Magic Leap is tackling some tough challenges, Omar Khan, Magic Leap’s chief product officer, said in a video released by Jabil.

“We’re solving some very difficult problems here at Magic Leap and we know we can’t solve those problems alone. In order to build Magic Leap One, all of the processes and technologies haven’t existed. We’re having to invent things along the way and we couldn’t think of a better partner than Jabil to help us solve those problems,” Khan said.

Magic Leap was able to tap Jabil’s digital supply chain. “When we went to some suppliers with Jabil, it actually looked like a much larger entity. It enabled us to get better pricing and faster supply guarantees,” said Lonnie Bernardoni, Magic Leap corporate vice president, supply chain.

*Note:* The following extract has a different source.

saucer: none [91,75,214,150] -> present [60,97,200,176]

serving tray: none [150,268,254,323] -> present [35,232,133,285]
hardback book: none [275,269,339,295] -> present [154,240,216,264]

Jabil was able to be flexible and agile, said Jeff Farrand, business unit leader at Jabil. “We are able to support them on optical design, also test and process development, through precision mechanics and tooling.”

Jabil also was able to keep secrets. No proprietary intellectual property leaked out during development, Bernardoni said.

Scaling up

One of the most challenging parts of the collaboration was the space required to produce the technology, said Felipe Ascencio, Jabil operations manager. The calibration stations required a clearance of five meters, he said.

Jabil authorized a new building to support Magic Leap’s production demands, converting a parking lot to a full-scale operation with surface-mount technology and assembly lines, as well as optical test capabilities and stringent quality control processes.

Most of Jabil’s factories are used to produce products for several customers, Wilson said, and the Guadalajara facility could be repurposed in the future as well. “It’s a good investment for the longer term because we think the market we are going to capture will be a big one, and you have to be prepared.”

Jabil also is using Magic Leap One to train production-line operators and to support them through complex operations, in order to scale up and get products to market quickly.

“If the only way we can train our people is by putting their hands on hardware and you don’t have the hardware available, then how are you going to train people? So, we can use the headsets that we make to train the people to make more of them, or to make other products,” Wilson said. “This can be deployed seamlessly and we can do it in different languages. We can be training people in Mexico or in Europe or in Asia and we’ll get up to speed much quicker.”

Paving the way for other tech firms

The processes and technologies Magic Leap and Jabil are bringing to life haven’t previously existed, so there’s close collaboration between the two companies, Wilson said.

“If you sat in a meeting with Magic Leap and Jabil, you wouldn’t know who was a Magic Leap guy and who was a Jabil  guy,” Wilson said. “If you can take the sum of what Jabil’s best at and what the customer is best at … then  ultimately the solution is going to be better.”

The collaboration between two leading Florida companies is a promising development for the state and for technology in general, said Ken Evans, managing director of the Tampa Bay Innovation Center.

“Having a big name manufacturer work with an emerging tech company through their product journey and help optimize their manufacturing and packaging process/logistics is the type of collaboration that paves the way for other tech companies,” Evans said.

The deal sends a signal about the tech industry in Florida, according to Wilson.

“We can execute something that really is leading edge and new to the world and not coming out of [Silicon] Valley,” he said.